Key Financial Metrics
- Return on assets was 3.90 percent and return on equity was 28.30 percent.
- Net interest margin was 16.290 percent.
- The efficiency ratio was 30.80 percent.
- Loans 30+ days past due as a percentage of total duration-end loan receivables were 4.470 percent contrast to 4.590 percent previous year; apart from the PayPal Credit program and the Walmart portfolio, the rate was flat contrast to last year.
- Net charge-offs as a percentage of total average loan receivables were 5.350 percent contrast to 4.970 percent previous year; apart from the PayPal Credit program and the Walmart portfolio, the rate reduced about 20 basis points contrast to last year.
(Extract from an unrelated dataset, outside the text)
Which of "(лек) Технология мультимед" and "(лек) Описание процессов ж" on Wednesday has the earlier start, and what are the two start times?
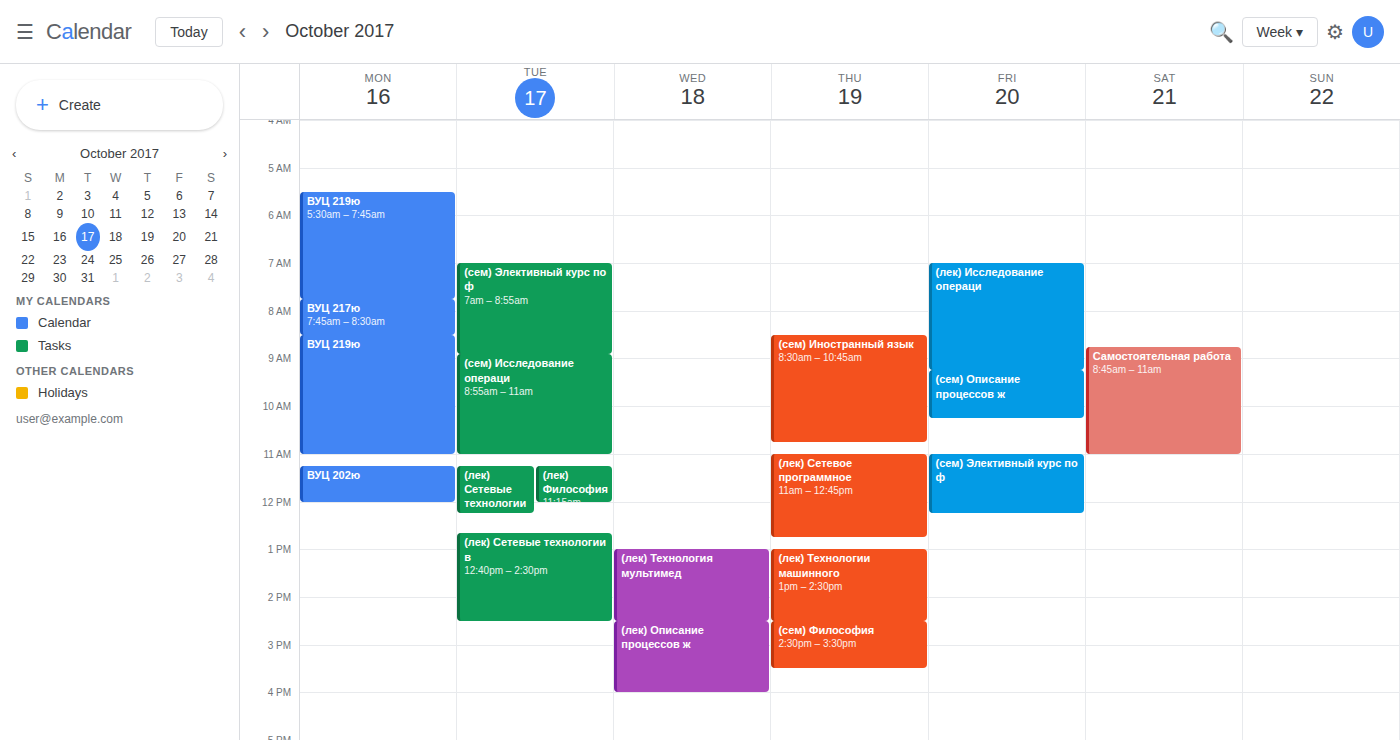
"(лек) Технология мультимед" 13:00; "(лек) Описание процессов ж" 14:30.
- The allowance for loan losses as a percentage of total duration-end loan receivables was 6.740 percent contrast to 7.110 percent previous year.
- Retail Card duration-end loan receivables reduced 11.00 percent; apart from the Walmart portfolio from both durations, duration-end loan receivables growth was 5.0 percent and driven by digital partners; interest and fees on loans raised 6.0 percent, mainly driven by loan receivables growth. Purchase volume growth was 5.0 percent, and average active accounts raised 1.0 percent.
- Payment Solutions’ duration-end loan receivables grew 7.0 percent, led by home furnishings and power products. Interest and fees on loans raised 6.0 percent, mainly driven by the loan receivables growth. Purchase volume growth was 5.0 percent and average active accounts raised 3.0 percent.
- CareCredit duration-end loan receivables grew 8.0 percent, led by dental and veterinary. Interest and fees on loans raised 9.0 percent, mainly driven by the loan receivables growth. Purchase volume growth was 10.00 percent and average active accounts raised 4.0 percent.